[Data records — start]

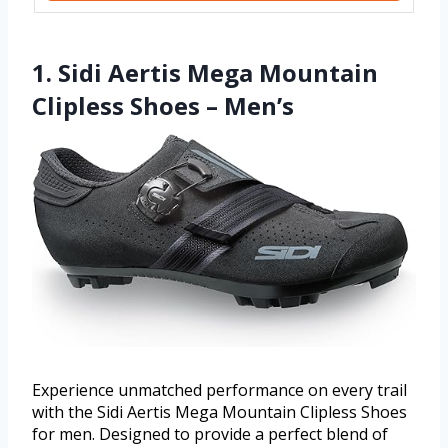
1. Sidi Aertis Mega Mountain
Clipless Shoes – Men’s
Experience unmatched performance on every trail
with the Sidi Aertis Mega Mountain Clipless Shoes
for men. Designed to provide a perfect blend of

[Data records — finish]

▶ **The problem**
Write out the text from the records again, with every "Clipless Shoes" changed to "Cycling Shoes" and nothing else altered. Leave the pictures out.

▶ **Reply**
1. Sidi Aertis Mega Mountain
Cycling Shoes – Men’s
Experience unmatched performance on every trail
with the Sidi Aertis Mega Mountain Cycling Shoes
for men. Designed to provide a perfect blend of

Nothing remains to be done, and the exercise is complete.